Sie ist 22 Jahre alt, macht derzeit den Master in Lebensmitteltechnologie und Ernährung an der FH OÖ am Campus Wels, findet Forschung und Entwicklung „das Coolste“ und hat sich als wissenschaftliche Erstautorin bereits einen Namen gemacht: Alice König. Die Studentin hat hier am Josef-Ressel-Zentrum für Phytogene Wirkstoffforschung erforscht, dass Blutzucker mit Guave-Fruchtextrakt gesenkt werden kann. Und sie hat dies 2019 bereits im renommierten Wissenschaftsjournal „nutrients“ publiziert.


„Wir suchen nach pflanzlichen Wirkstoffen, die wie Insulin wirken und die den Blutzuckerspiegel senken“, sagt Alice König, BSc, die im ersten Halbjahr 2020 ein sechsmonatiges Praktikum am FH OÖ Campus Wels absolvierte. Die Senkung des Blutzuckerspiegels, beispielsweise durch das Unterbinden der Aufnahme von Zucker aus dem Darm ins Blut, erforscht das 13-köpfige Team in Zusammenarbeit mit der Firma PM International AG in Luxemburg. „Nach Versuchen an Zellkulturen und an Mäusen haben wir eine klinische Studie am Menschen durchgeführt.“ Alice König betreute das Projekt an der Paracelsus Medical University (PMU) in Salzburg im Rahmen ihrer Bachelorarbeit. Aufwendig war die Organisation eines notwendigen Ethikantrages. Für den Versuch stellten sich 31 PMU-Studierende zur Verfügung. Sie wurden in eine Kontroll- und eine Interventionsgruppe eingeteilt und bekamen jeweils Glukoselösungen zu trinken – eine davon mit Guave-Extrakt. „Wenn Glukoselösung mit Guave-Fruchtextrakt getrunken wird, steigt der Blutzucker nicht ganz so stark an. Nach 30 Minuten erkennt man niedrigere Glukosepeaks. Es ist unglaublich spannend, dass es an Menschen auch so gut funktioniert“, freut sich Alice König.

Warum nun Guave?
„Das war Zufall“, sagt König mit einem stolzen Lächeln. „Guave-Blattextrakte hatten bereits gute Ergebnisse gezeigt, aber Fruchtextrakt hat ein noch viel besseres Ergebnis.
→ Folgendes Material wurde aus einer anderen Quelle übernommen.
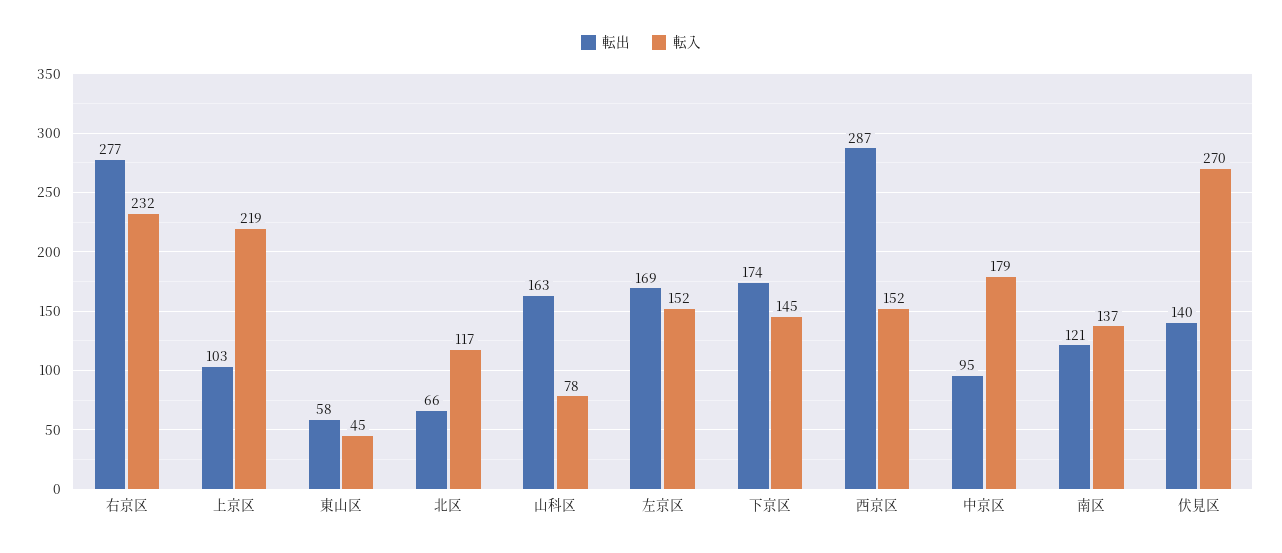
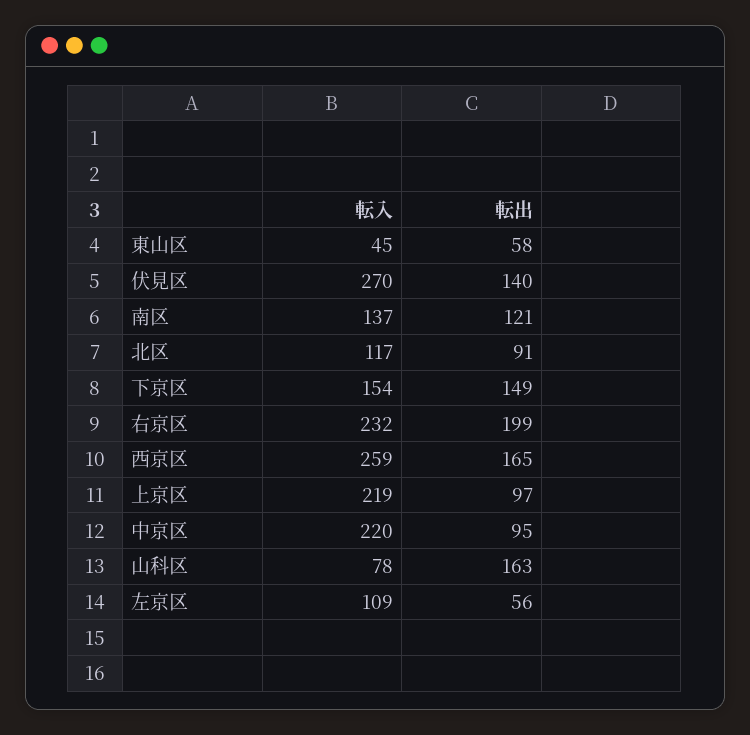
  {
    "転出": {
-     "右京区": 277,
+     "右京区": 199,
-     "上京区": 103,
+     "上京区": 97,
      "東山区": 58,
-     "北区": 66,
+     "北区": 91,
      "山科区": 163,
-     "左京区": 169,
+     "左京区": 56,
-     "下京区": 174,
+     "下京区": 149,
-     "西京区": 287,
+     "西京区": 165,
      "中京区": 95,
      "南区": 121,
      "伏見区": 140
    },
    "転入": {
      "右京区": 232,
      "上京区": 219,
      "東山区": 45,
      "北区": 117,
      "山科区": 78,
-     "左京区": 152,
+     "左京区": 109,
-     "下京区": 145,
+     "下京区": 154,
-     "西京区": 152,
+     "西京区": 259,
-     "中京区": 179,
+     "中京区": 220,
      "南区": 137,
      "伏見区": 270
    }
  }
Außerdem braucht man einen Rohstoff, der konsumiert werden kann, was bei den Blättern nicht der Fall ist.“ Chemikerin Dr. Bettina Schwarzinger aus dem Team ergänzt: „Zuerst haben wir eine Firma gesucht, die so große Mengen Guaven-Fruchtextrakt überhaupt herstellt. Dann haben wir ein 250-Kilo-Fass Guavenmus aus Indien bestellt, umgefüllt und getrocknet. Ich hatte dann die Idee mit dem superkritischen CO2-Extrakt.“ Im Zeitraum von zwei Jahren hat das Team in Kooperation mit der Johannes Kepler Universität Linz und Expert*innen aus Deutschland die aktiven Inhaltsstoffe analysiert. „Das zeigt, wie notwendig es ist, mutig zu sein und vernetzt zu denken“, sagt Schwarzinger. Ein „bunt zusammengewürfeltes Team“ bringe ein solches Ergebnis. Das kann für Patient*innen interessant sein, weil dieser Extrakt künftig in Nahrungsergänzungsmitteln eingesetzt werden und auch im Stadium noch vor Diabetes wirksam sein könnte.
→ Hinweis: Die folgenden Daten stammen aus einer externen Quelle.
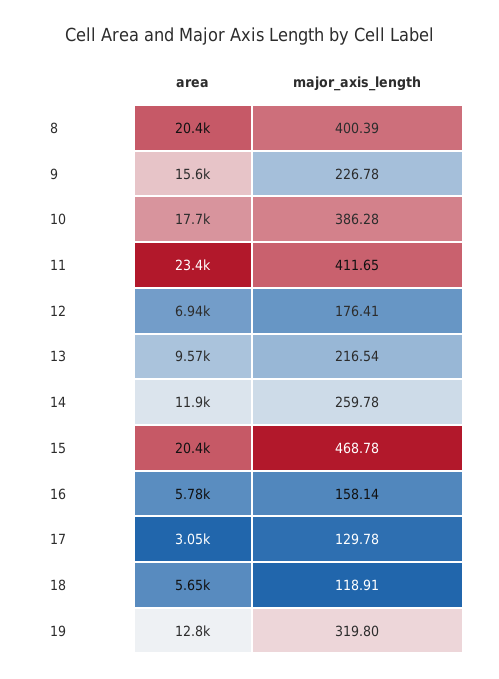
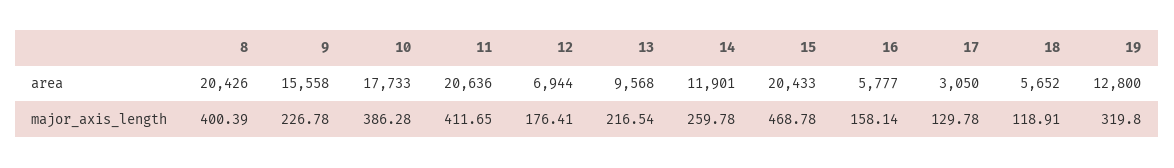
  {
    "area": {
      "8": 20426,
      "9": 15558,
      "10": 17733,
-     "11": 23400,
+     "11": 20636,
      "12": 6944,
      "13": 9568,
      "14": 11901,
      "15": 20433,
      "16": 5777,
      "17": 3050,
      "18": 5652,
      "19": 12800
    },
    "major_axis_length": {
      "8": 400.39,
      "9": 226.78,
      "10": 386.28,
      "11": 411.65,
      "12": 176.41,
      "13": 216.54,
      "14": 259.78,
      "15": 468.78,
      "16": 158.14,
      "17": 129.78,
      "18": 118.91,
      "19": 319.8
    }
  }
Im Rahmen des Bachelor- oder Masterstudiums der Lebensmitteltechnologie und Ernährung am FH OÖ Campus Wels unter der Leitung von Dr. Julian Weghuber, FH-Professor für Molekulare Zellphysiologie, können Studierende Praktika absolvieren. Hier geht es erstens um Produkte, die in Zusammenhang mit Fettmetabolismus stehen. „Wir suchen pflanzliche Rohstoffe, die die Fetteinlagerung reduzieren“, sagt Weghuber. Zweitens beschäftigen sich die Forscher*innen mit allem, was mit Zucker zu tun hat, „wobei Diabetes und Adipositas zusammenhängen“, so Weghuber.